Daily
Devotions - A Few Moments With God
Saturday, November 16, 2002

If you confess with your lips that Jesus is Lord and believe in your heart that God raised him from the dead, you will be saved.
(Romans 10.9 NRSV)


I am helped by a true story that Chinese-American writer Bette Bao Lord tells. It is about a Chinese man who had been smoking four and five packs of cigarettes daily. To no avail, his wife, his mother, his doctors pleaded with him to stop. Then one day he received a letter from his son asking him to give up his life-threatening habit. Immediately he did. "Anything my son asks," he explained, "I must grant, for unlike other men who have fathered sons, mine has returned to me countless times the gift of life."
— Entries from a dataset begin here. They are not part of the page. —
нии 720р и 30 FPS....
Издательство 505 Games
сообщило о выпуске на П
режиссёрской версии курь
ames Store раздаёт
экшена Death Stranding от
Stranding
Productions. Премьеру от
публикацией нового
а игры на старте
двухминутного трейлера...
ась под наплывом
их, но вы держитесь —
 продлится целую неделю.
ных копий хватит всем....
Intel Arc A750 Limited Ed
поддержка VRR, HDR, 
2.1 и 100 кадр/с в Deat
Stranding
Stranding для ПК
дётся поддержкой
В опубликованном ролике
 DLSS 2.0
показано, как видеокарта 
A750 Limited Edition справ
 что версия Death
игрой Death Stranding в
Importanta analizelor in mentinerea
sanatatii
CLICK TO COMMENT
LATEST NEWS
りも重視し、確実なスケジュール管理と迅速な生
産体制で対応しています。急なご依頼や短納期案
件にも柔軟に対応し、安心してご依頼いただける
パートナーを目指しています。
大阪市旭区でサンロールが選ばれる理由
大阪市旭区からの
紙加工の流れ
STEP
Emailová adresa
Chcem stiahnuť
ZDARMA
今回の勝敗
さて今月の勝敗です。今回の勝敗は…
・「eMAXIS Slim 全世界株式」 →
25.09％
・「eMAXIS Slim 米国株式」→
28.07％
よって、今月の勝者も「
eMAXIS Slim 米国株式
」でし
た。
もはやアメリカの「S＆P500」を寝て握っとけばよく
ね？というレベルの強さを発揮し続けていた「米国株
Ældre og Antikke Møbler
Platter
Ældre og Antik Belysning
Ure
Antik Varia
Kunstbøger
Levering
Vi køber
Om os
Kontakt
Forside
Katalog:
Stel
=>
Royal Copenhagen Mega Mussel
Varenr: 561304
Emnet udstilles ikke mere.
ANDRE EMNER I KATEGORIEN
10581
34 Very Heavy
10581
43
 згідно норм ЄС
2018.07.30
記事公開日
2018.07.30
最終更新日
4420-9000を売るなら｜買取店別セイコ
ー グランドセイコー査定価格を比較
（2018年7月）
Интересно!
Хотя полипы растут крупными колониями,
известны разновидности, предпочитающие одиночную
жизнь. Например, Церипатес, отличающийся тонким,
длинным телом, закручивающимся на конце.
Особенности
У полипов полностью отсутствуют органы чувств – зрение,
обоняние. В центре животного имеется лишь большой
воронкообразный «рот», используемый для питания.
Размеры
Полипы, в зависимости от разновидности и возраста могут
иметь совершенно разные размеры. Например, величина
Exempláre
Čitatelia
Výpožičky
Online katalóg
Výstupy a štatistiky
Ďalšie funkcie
His son had been seven years of age when the terrible Cultural Revolution swept through China. The father was suddenly imprisoned in his own office. For the next several years the father didn't know why he had been branded a class enemy or how long his sentence. He had no idea of what was happening in China or to those he cherished.

Many a long night he contemplated suicide. Only one certainty prevented him. At dawn--summer, spring, winter and fall--he could peer through a crack in the boarded window daily and see a tiny vermilion kite in the sky. Sometimes it hovered at eye level. Sometimes it soared into the heavens. Sometimes it was barely visible. That familiar sight never failed to inspire hope. For always he knew...someone was sending him a message. Someone on the outside waited faithfully. Someone cared. And so the father held onto life as tightly as he had once taught his son to hold on to the tether of his kite. (5) His son had given him hope to go on. Now he would do whatever his son requested.

Obviously Christ did not give God hope to go on. It is an imperfect analogy. And yet the picture that the New Testament gives us is that kind of relationship between Father and Son, so that whatever Christ asks, the Father grants. And since Christ in his humanity has become us all, what he has asked is that we--you and I--might be given rights of eternal sonship. And thus in Christ--Christ the eternal King--Christ the humble servant--the gap between divinity and humanity has been forever bridged. No wonder millions of persons of every age, nationality, educational background and political persuasion bow at the name of Jesus and proclaim Him King of their lives.


Dear God, thank you for a King who is Lord of my life. Amen.